The priest removed his glasses, held them at arm’s length, and checked the lenses. “But there are others who believe there is no such thing as coincidence.” He lifted his gaze from the glasses to me. “They believe that everything is connected and that these connections—what we call coincidences—are meaningful signals from the universe.”

“I guess that’s not something I think about much.” I wanted to get rid of the goddamn book, not be drawn into some inane discussion about coincidence. And my head still ached from the hangover.

“Oh, I’ve always been interested in these things.” Father Gervase slid his hand into his pants pocket and withdrew a soft green square of something that looked like silk. “You know what I mean. In astonishing occurrences of synchronicity that defy explanation.”

“Hmmm, well—”

“I remember reading of one story in particular. A story of identical twins who had been separated at birth and adopted by different families.” He polished the lenses with the cloth, attentive to the task until, satisfied, he returned the green square to his pocket and put the glasses back on, fitting one earpiece at a time behind each ear. “Amazing tale, really,” he said. “It was about two boys, separated at birth by adoption. They grew up to marry women with the same first name, who both gave birth to boys on the same day and named their sons the same name. Now that’s a coincidence that challenges belief.”

“This chance meeting hardly rises to that level, Father.”

“Perhaps not.” The priest reached out and absently stroked a fern. “Perhaps not.
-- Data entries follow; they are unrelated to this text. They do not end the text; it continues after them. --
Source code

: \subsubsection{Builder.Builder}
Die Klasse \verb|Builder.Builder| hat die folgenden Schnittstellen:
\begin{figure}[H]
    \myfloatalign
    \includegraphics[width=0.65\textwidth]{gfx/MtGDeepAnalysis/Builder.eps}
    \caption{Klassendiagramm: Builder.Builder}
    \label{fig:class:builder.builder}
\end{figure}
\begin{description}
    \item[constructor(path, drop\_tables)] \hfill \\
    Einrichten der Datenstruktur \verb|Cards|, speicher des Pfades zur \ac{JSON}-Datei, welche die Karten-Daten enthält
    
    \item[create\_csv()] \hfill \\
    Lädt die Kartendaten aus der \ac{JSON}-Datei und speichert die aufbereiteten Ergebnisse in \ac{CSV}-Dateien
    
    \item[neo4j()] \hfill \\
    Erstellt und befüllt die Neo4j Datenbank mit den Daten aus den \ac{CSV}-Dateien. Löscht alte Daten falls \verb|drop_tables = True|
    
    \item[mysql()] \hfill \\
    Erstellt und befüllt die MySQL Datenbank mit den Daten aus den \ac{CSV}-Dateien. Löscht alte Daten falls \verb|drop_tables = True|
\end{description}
Still, I’ve read this interesting fact somewhere—” He looked up as if searching for an answer in the branches arcing above the bench. “Now where was it?”

I shifted the book from one hand to the other. “Listen, Father, I just wanted to—”

Father Gervase’s gaze again landed on me. “Well, I don’t remember where I read it, probably not important. The thing is, according to the article, and I’m probably not getting it exactly right, but the gist is that scientists believe we are hardwired to connect anomalies in meaningful ways. You see? The mind wants, even needs, to make these causal connections.”

I remembered too late the priest’s inclination toward conversational sidetracks. “No. No, I didn’t know that.”